Can't wait to read the rest! It's getting exciting!
Chapter Four
This chapter was a lot better when it came to humor, but it was still, like, middle school humor, so probably try to work on that. I loved that we got to have a small look into Nyx's possibly traumatic past. I can't wait to read more about it! We still haven't met some of the characters and I'm getting really anxious to meet them. They should have been introduced in chapter three, but hopefully they're in the next chapter, 'cause I am getting antsy. Grammar is all the same mistakes. Make sure you look out for them while you edit!

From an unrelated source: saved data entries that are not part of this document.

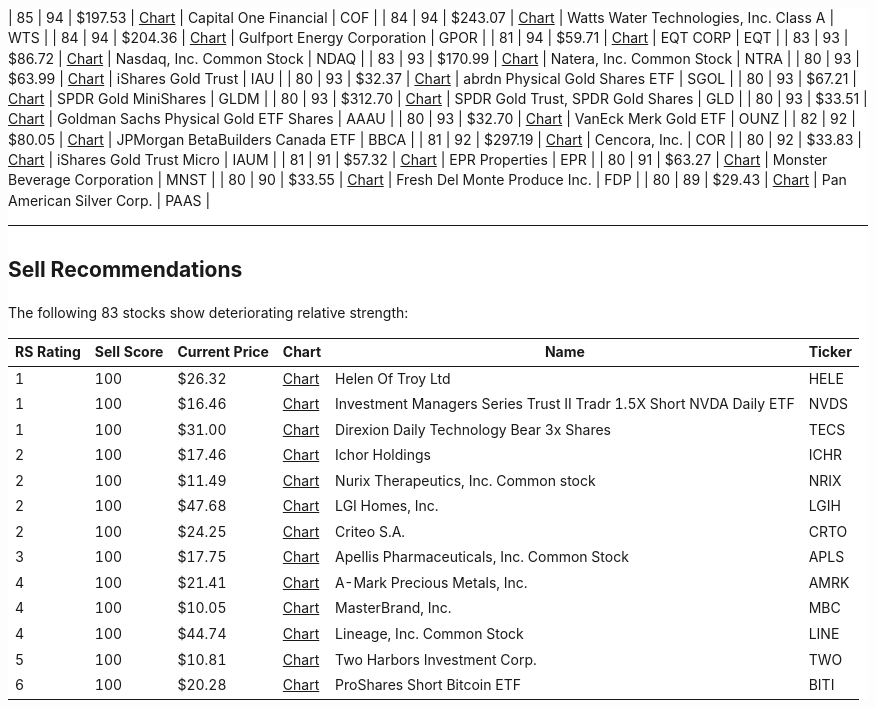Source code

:| 85 | 94 | $197.53 | [Chart](https://www.tradingview.com/chart/?symbol=COF) | Capital One Financial | COF |
| 84 | 94 | $243.07 | [Chart](https://www.tradingview.com/chart/?symbol=WTS) | Watts Water Technologies, Inc. Class A | WTS |
| 84 | 94 | $204.36 | [Chart](https://www.tradingview.com/chart/?symbol=GPOR) | Gulfport Energy Corporation | GPOR |
| 81 | 94 | $59.71 | [Chart](https://www.tradingview.com/chart/?symbol=EQT) | EQT CORP | EQT |
| 83 | 93 | $86.72 | [Chart](https://www.tradingview.com/chart/?symbol=NDAQ) | Nasdaq, Inc. Common Stock | NDAQ |
| 83 | 93 | $170.99 | [Chart](https://www.tradingview.com/chart/?symbol=NTRA) | Natera, Inc. Common Stock | NTRA |
| 80 | 93 | $63.99 | [Chart](https://www.tradingview.com/chart/?symbol=IAU) | iShares Gold Trust | IAU |
| 80 | 93 | $32.37 | [Chart](https://www.tradingview.com/chart/?symbol=SGOL) | abrdn Physical Gold Shares ETF | SGOL |
| 80 | 93 | $67.21 | [Chart](https://www.tradingview.com/chart/?symbol=GLDM) | SPDR Gold MiniShares | GLDM |
| 80 | 93 | $312.70 | [Chart](https://www.tradingview.com/chart/?symbol=GLD) | SPDR Gold Trust, SPDR Gold Shares | GLD |
| 80 | 93 | $33.51 | [Chart](https://www.tradingview.com/chart/?symbol=AAAU) | Goldman Sachs Physical Gold ETF Shares | AAAU |
| 80 | 93 | $32.70 | [Chart](https://www.tradingview.com/chart/?symbol=OUNZ) | VanEck Merk Gold ETF | OUNZ |
| 82 | 92 | $80.05 | [Chart](https://www.tradingview.com/chart/?symbol=BBCA) | JPMorgan BetaBuilders Canada ETF | BBCA |
| 81 | 92 | $297.19 | [Chart](https://www.tradingview.com/chart/?symbol=COR) | Cencora, Inc. | COR |
| 80 | 92 | $33.83 | [Chart](https://www.tradingview.com/chart/?symbol=IAUM) | iShares Gold Trust Micro | IAUM |
| 81 | 91 | $57.32 | [Chart](https://www.tradingview.com/chart/?symbol=EPR) | EPR Properties | EPR |
| 80 | 91 | $63.27 | [Chart](https://www.tradingview.com/chart/?symbol=MNST) | Monster Beverage Corporation | MNST |
| 80 | 90 | $33.55 | [Chart](https://www.tradingview.com/chart/?symbol=FDP) | Fresh Del Monte Produce Inc. | FDP |
| 80 | 89 | $29.43 | [Chart](https://www.tradingview.com/chart/?symbol=PAAS) | Pan American Silver Corp. | PAAS |

---


## **Sell Recommendations**

The following 83 stocks show deteriorating relative strength:

| RS Rating | Sell Score | Current Price | Chart | Name | Ticker |
|-----------|------------|---------------|-------|------|--------|
| 1 | 100 | $26.32 | [Chart](https://www.tradingview.com/chart/?symbol=HELE) | Helen Of Troy Ltd | HELE |
| 1 | 100 | $16.46 | [Chart](https://www.tradingview.com/chart/?symbol=NVDS) | Investment Managers Series Trust II Tradr 1.5X Short NVDA Daily ETF | NVDS |
| 1 | 100 | $31.00 | [Chart](https://www.tradingview.com/chart/?symbol=TECS) | Direxion Daily Technology Bear 3x Shares | TECS |
| 2 | 100 | $17.46 | [Chart](https://www.tradingview.com/chart/?symbol=ICHR) | Ichor Holdings | ICHR |
| 2 | 100 | $11.49 | [Chart](https://www.tradingview.com/chart/?symbol=NRIX) | Nurix Therapeutics, Inc. Common stock | NRIX |
| 2 | 100 | $47.68 | [Chart](https://www.tradingview.com/chart/?symbol=LGIH) | LGI Homes, Inc. | LGIH |
| 2 | 100 | $24.25 | [Chart](https://www.tradingview.com/chart/?symbol=CRTO) | Criteo S.A. | CRTO |
| 3 | 100 | $17.75 | [Chart](https://www.tradingview.com/chart/?symbol=APLS) | Apellis Pharmaceuticals, Inc. Common Stock | APLS |
| 4 | 100 | $21.41 | [Chart](https://www.tradingview.com/chart/?symbol=AMRK) | A-Mark Precious Metals, Inc. | AMRK |
| 4 | 100 | $10.05 | [Chart](https://www.tradingview.com/chart/?symbol=MBC) | MasterBrand, Inc. | MBC |
| 4 | 100 | $44.74 | [Chart](https://www.tradingview.com/chart/?symbol=LINE) | Lineage, Inc. Common Stock | LINE |
| 5 | 100 | $10.81 | [Chart](https://www.tradingview.com/chart/?symbol=TWO) | Two Harbors Investment Corp. | TWO |
| 6 | 100 | $20.28 | [Chart](https://www.tradingview.com/chart/?symbol=BITI) | ProShares Short Bitcoin ETF | BITI |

Now, on to the next chapter. This one ended on a CLIFFHANGER.
Chapter Five
Ooh! The first game is explained! Great progress in the story. Still have to work on that humor! Your description was a LOT better in this chapter! Though, I wish I knew what the characters looked like. You explain them as muscular or tell us that they're twins, but you don't tell us what their hair colors are or what their eye colors are. This is important! Readers need to be able to connect the name to the face, so it's easier not to forget who's who. I noticed that you added a different character name in. Shadow. I think in one of the previous chapters, you explained that you changed his name to Tarron, so you probably want to change that. Other grammar mistakes are the same as the previous chapters. Just read over it carefully while editing! I can't wait to read the rest, but, since we only do five chapters for this book, my "While Reading" review is officially over. On to "After Reading!"
AFTER READING
I have enjoyed this story thus far! It is very unique! I do plan on reading the next chapter and all the chapters that will hopefully be published soon! Just remember, while you're editing, focus on these things that I've mentioned, and it'll be close to perfect!